++++ Data records
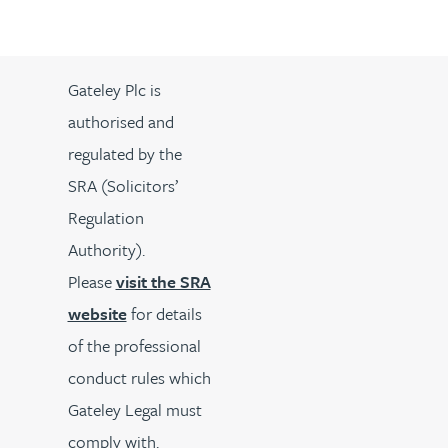
Gateley Plc is
authorised and
regulated by the
SRA (Solicitors’
Regulation
Authority).
Please
visit the SRA
website
for details
of the professional
conduct rules which
Gateley Legal must
comply with.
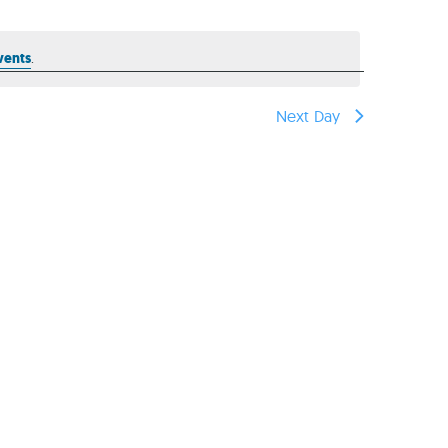
reers
vents
.
Next Day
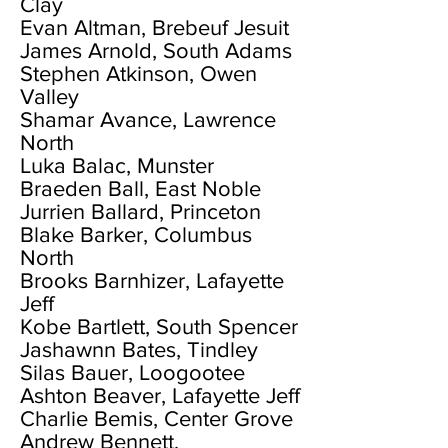
Clay
Evan Altman, Brebeuf Jesuit
James Arnold, South Adams
Stephen Atkinson, Owen
Valley
Shamar Avance, Lawrence
North
Luka Balac, Munster
Braeden Ball, East Noble
Jurrien Ballard, Princeton
Blake Barker, Columbus
North
Brooks Barnhizer, Lafayette
Jeff
Kobe Bartlett, South Spencer
Jashawnn Bates, Tindley
Silas Bauer, Loogootee
Ashton Beaver, Lafayette Jeff
Charlie Bemis, Center Grove
Andrew Bennett,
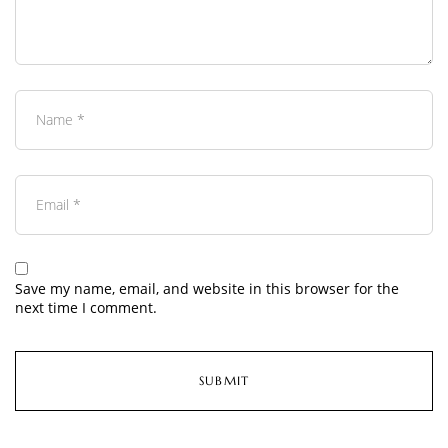
Save my name, email, and website in this browser for the
next time I comment.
++++++++
- _Exercise_: The answer must be an exact copy of the records, with no pictures in it.

- _Output for this exercise_:
Gateley Plc is
authorised and
regulated by the
SRA (Solicitors’
Regulation
Authority).
Please
visit the SRA
website
for details
of the professional
conduct rules which
Gateley Legal must
comply with.
reers
vents
.
Next Day
Clay
Evan Altman, Brebeuf Jesuit
James Arnold, South Adams
Stephen Atkinson, Owen
Valley
Shamar Avance, Lawrence
North
Luka Balac, Munster
Braeden Ball, East Noble
Jurrien Ballard, Princeton
Blake Barker, Columbus
North
Brooks Barnhizer, Lafayette
Jeff
Kobe Bartlett, South Spencer
Jashawnn Bates, Tindley
Silas Bauer, Loogootee
Ashton Beaver, Lafayette Jeff
Charlie Bemis, Center Grove
Andrew Bennett,
Save my name, email, and website in this browser for the
next time I comment.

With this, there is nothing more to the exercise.